Post by Loupy on Jan 28, 2015 18:49:12 GMT -7
Triple Lemon Mug Cake
From Larry Sales @ www.cooking.com/
Pucker up! This tangy treat is perfect for any lemon lover. If lemon is your weakness, this moist and zesty dessert offers the perfect temptation. While some lemon cakes are light on flavor, this one features a simple lemon syrup that provides a boost of flavor and will have your mouth watering. This easy mug cake features a triple boost of lemon flavor -- a lemony flavored batter, an intense lemon syrup and a lemon sugar glaze. And best of all, this tangy treat is ready to eat in minutes.
Active time: 10 min
Total time: 10 min
Makes: 2 mug cakes
Ingredients
For Cake Batter:
3 tablespoons oil
2 tablespoons white chocolate chips
1/4 cup sugar
1 egg
1 tablespoon milk
2 tablespoons lemon juice
1/2 teaspoon almond extract
Zest of 1 lemon
5 tablespoons self-rising flour
Pinch of salt
For Lemon Syrup:
1 tablespoon sugar
2 teaspoons lemon juice
1 teaspoon water
For Glaze: (optional)
1/4 cup powdered sugar
1 teaspoon lemon juice
Directions
Lightly grease two 10-ounce microwave-safe mugs and set aside.
In a 2-cup microwave-safe measuring cup or bowl, microwave oil and white chocolate chips until just melted,
about 20 seconds, and stir together until smooth.
Add sugar and stir.
If mixture is hot, allow it to cool before adding egg.
Beat in egg with a fork.
Stir in milk, lemon juice, almond extract and zest.

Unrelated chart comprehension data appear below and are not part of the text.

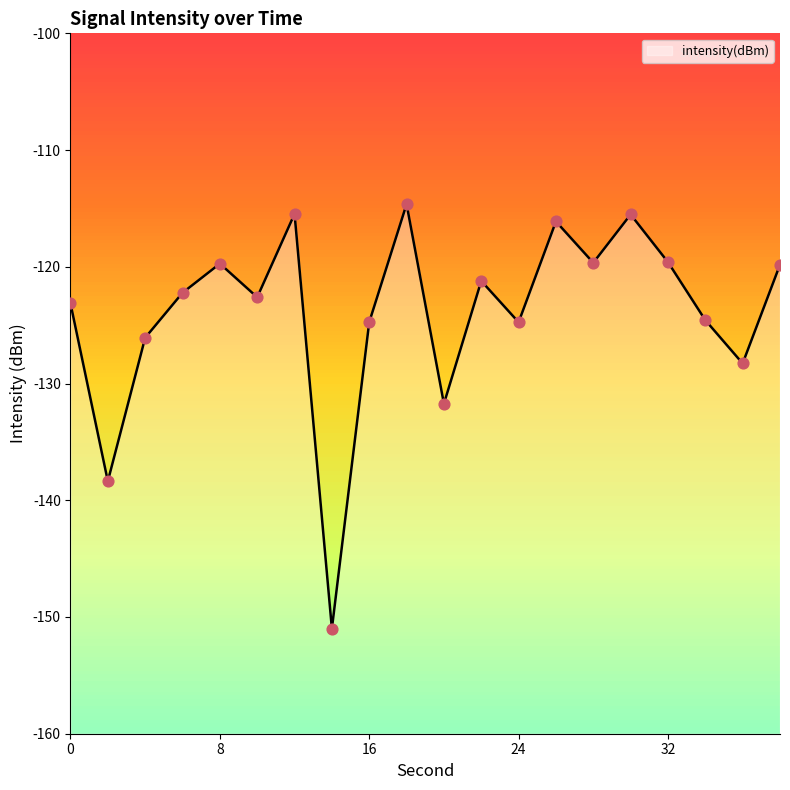

What is the change in value from 14 to 30?

+35.5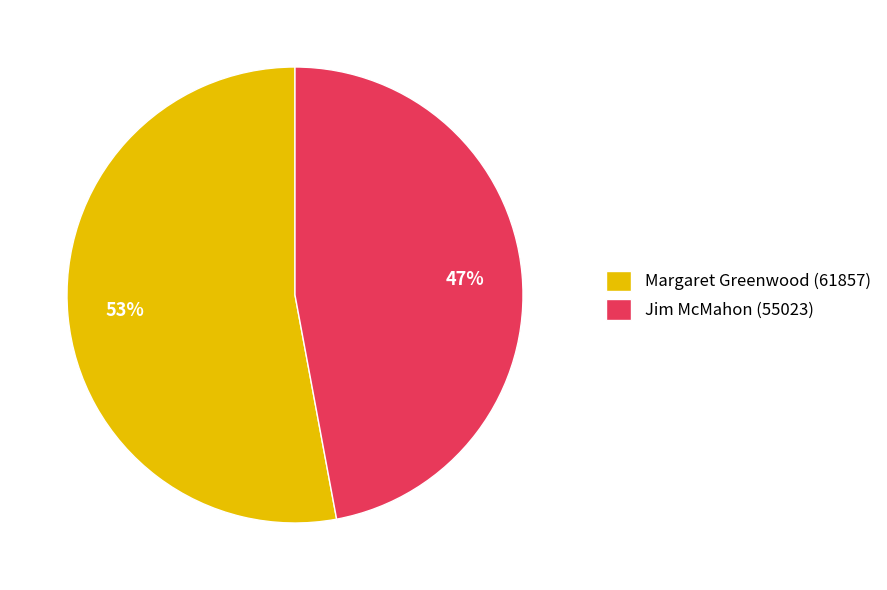

The Jim McMahon (55023) slice represents 36% of the pie. True or false?

False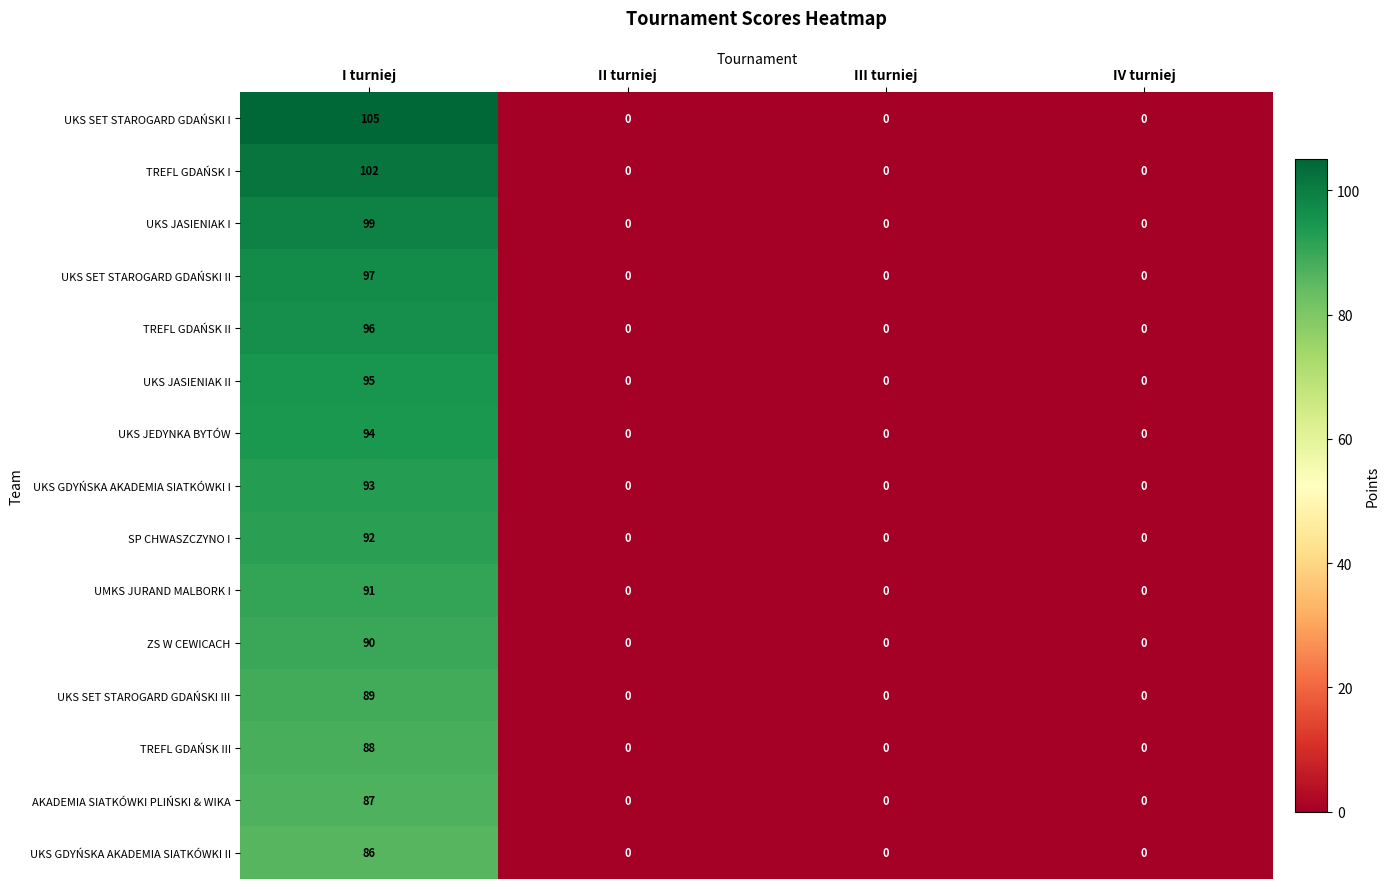

How many TREFL GDAŃSK II values are between 0 and 96?

4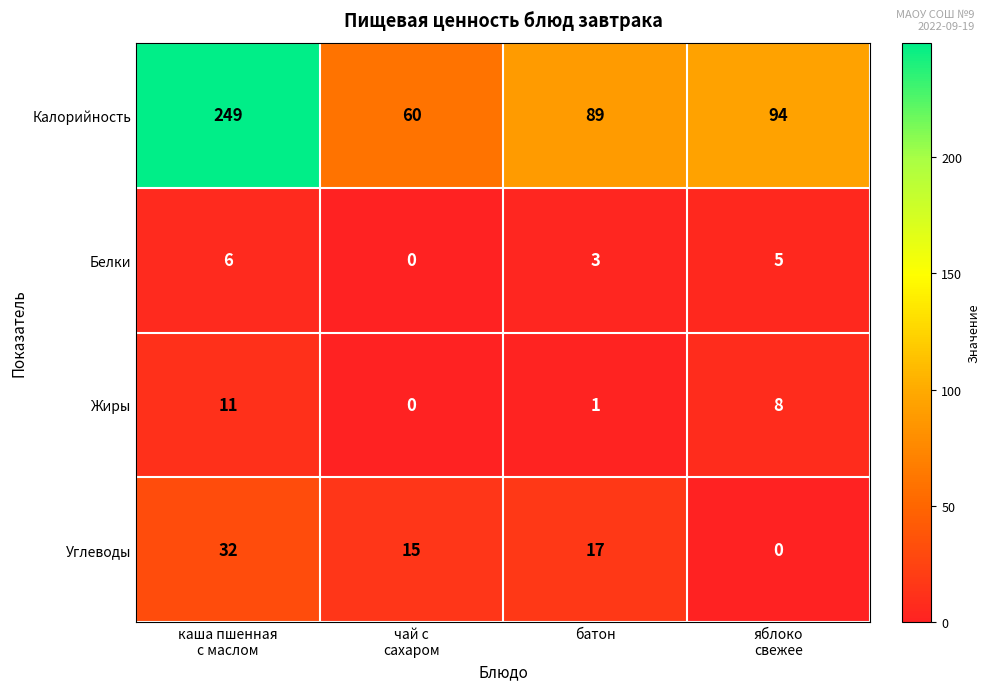

Count the Белки values in the range 3 to 6.

3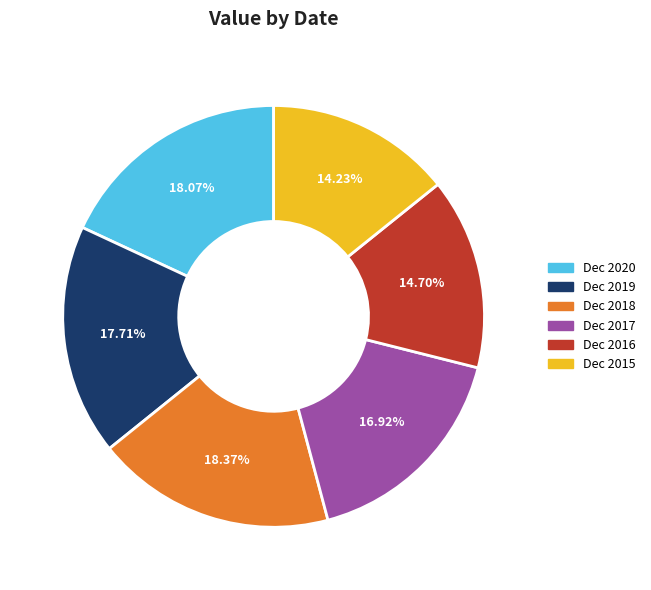

Approximately how many times larger is the value at Dec 2019 compared to Dec 2016?

1.2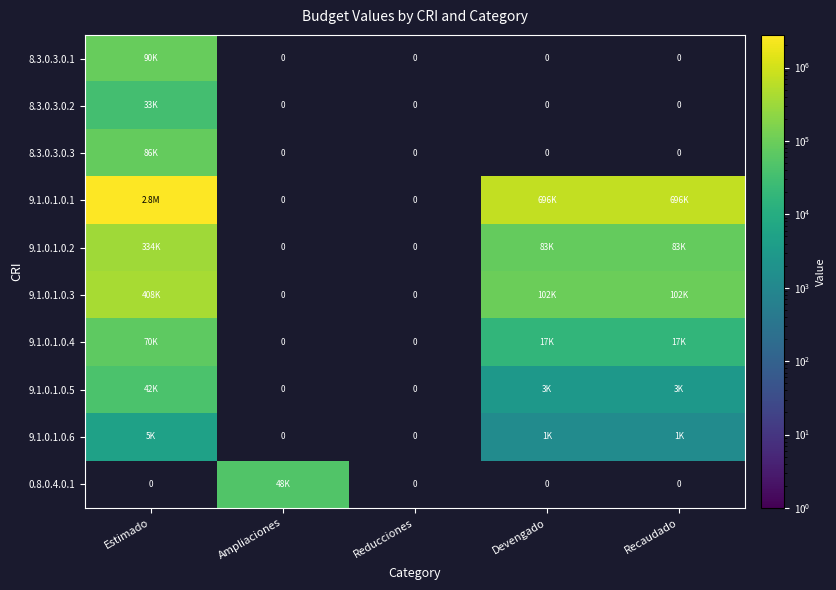

The 9.1.0.1.0.1 series shows 0.0 at Reducciones. True or false?

True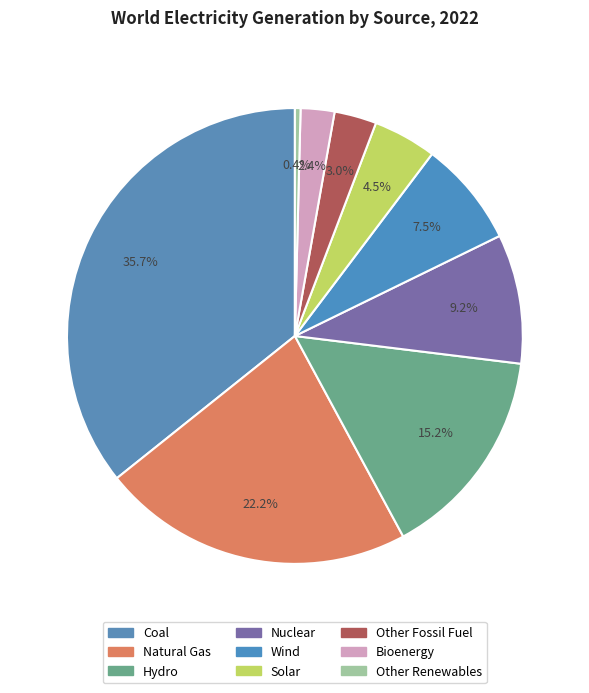

To the nearest percent, what is the average slice percentage?

11%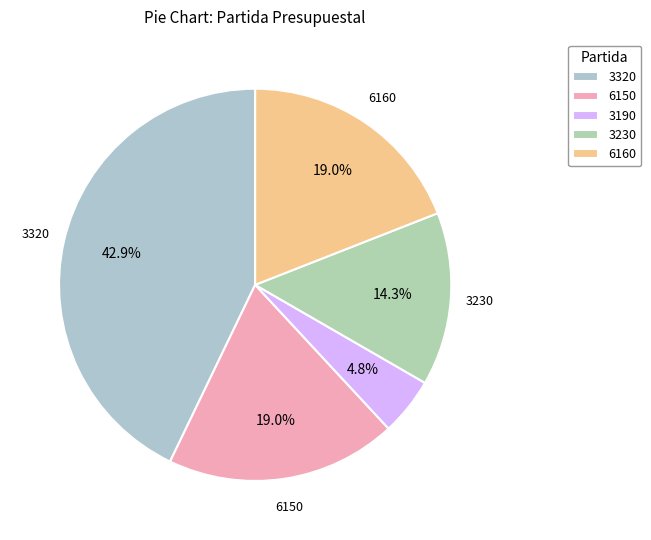

Count the number of slices in the pie.

5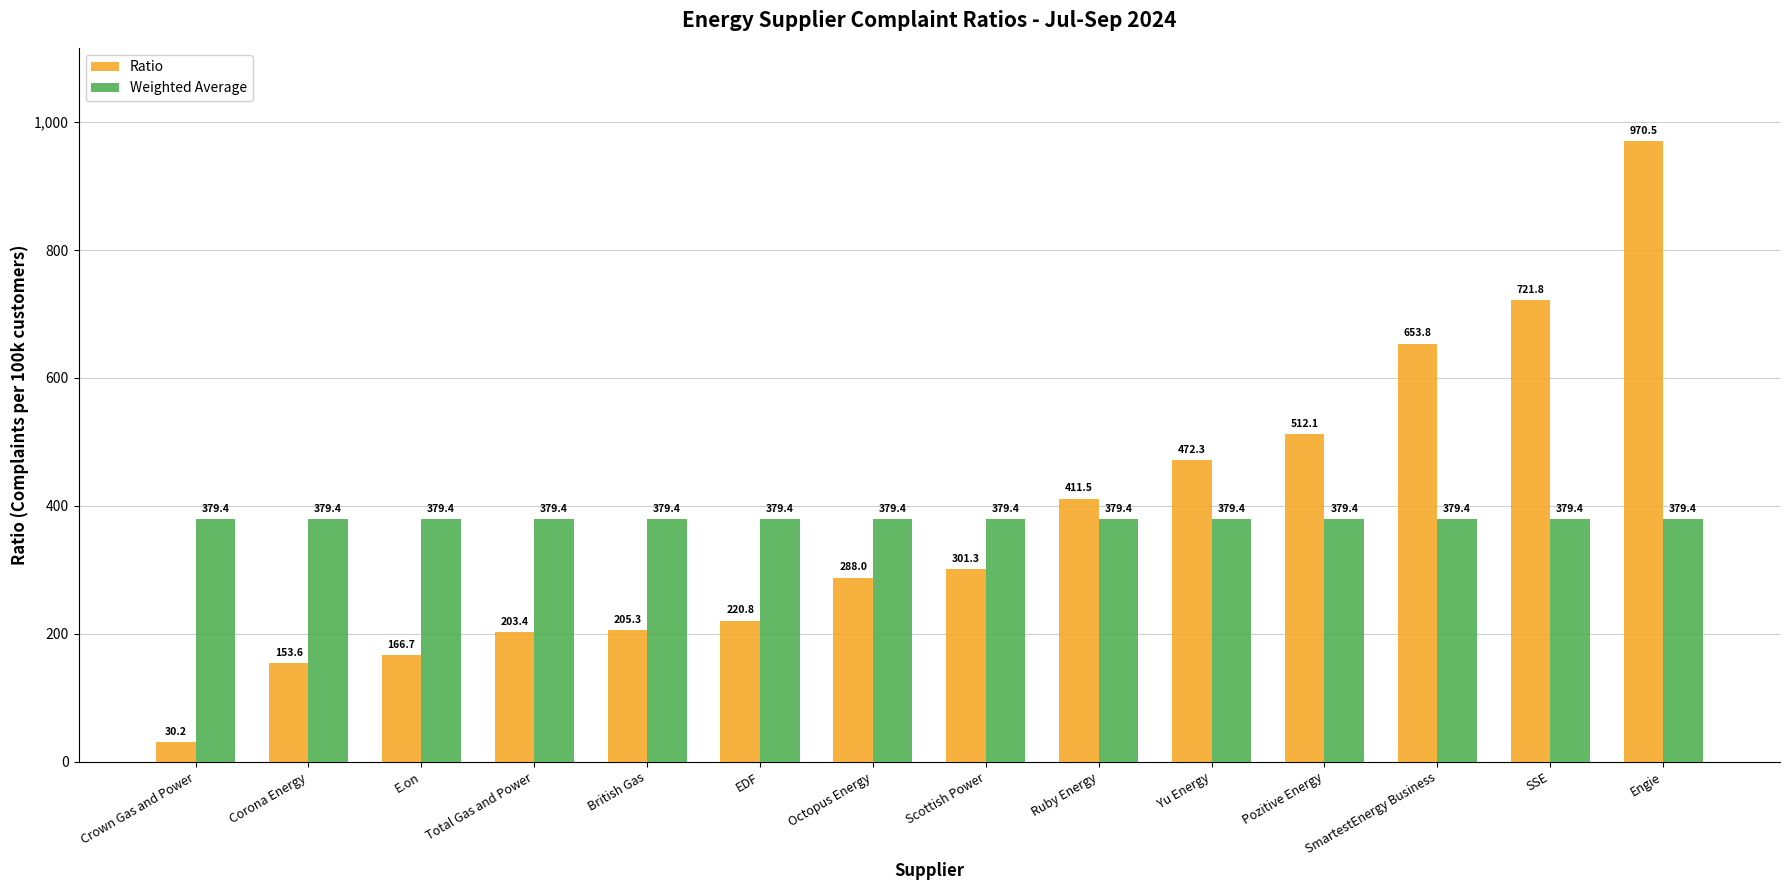

How many values in the Ratio series are below 301?

7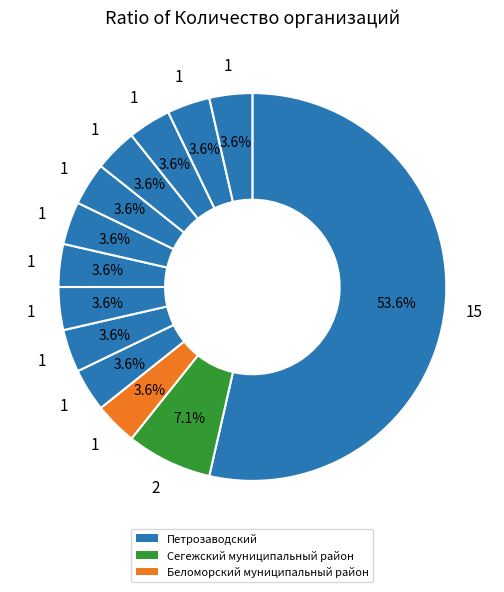

How many slices are in this pie chart?

13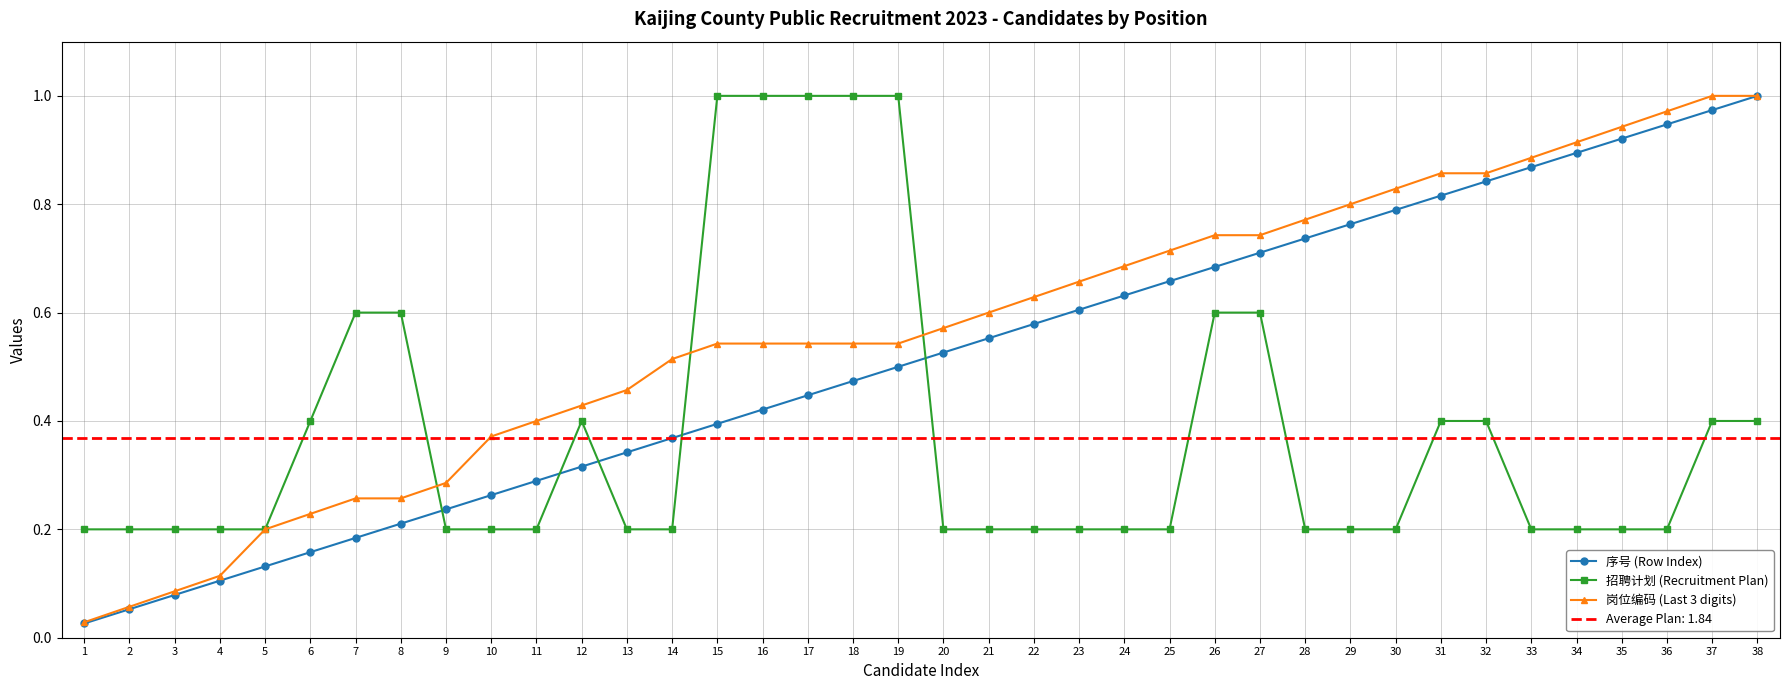

At which category is the sum across all series the highest?

38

Add flour and salt and stir until batter is smooth.
Divide batter evenly between two mugs, filling them no more than halfway.
Microwave one mug at a time for about 60 to 70 seconds, or about 10 to 15 seconds after cake has risen and peaked.
Cake will fall and may appear wet, but should spring back to touch.
If not done, microwave 10 to 15 seconds longer and check for doneness.
Do not over cook or cake will become tough and spongy.
For Lemon Syrup:
Combine sugar, lemon juice and water and microwave for a few seconds until hot.
Stir to dissolve sugar. Poke holes with tooth pick in top of mug cakes and spoon half of hot syrup over each cake.
Allow to cool slightly and set up.
Cake is best when enjoyed shortly after it's prepared.
For Glaze: (optional)
Stir together powdered sugar and lemon juice.
If necessary, add a few drops of water to achieve desired consistency.
Alternatively, dust with powdered sugar, if desired.
Recipe Notes:
* Times suggested in recipe are for a 650-watt microwave oven. More powerful microwaves will require less cooking time.
* Recipe was created using a large egg. Using a smaller egg is OK, but avoid using an extra large egg.
Tip: If you do not have self-rising flour, you can make it by whisking together 1 cup all-purpose flour, 1 1/2 teaspoons baking powder and 1/4 teaspoon salt.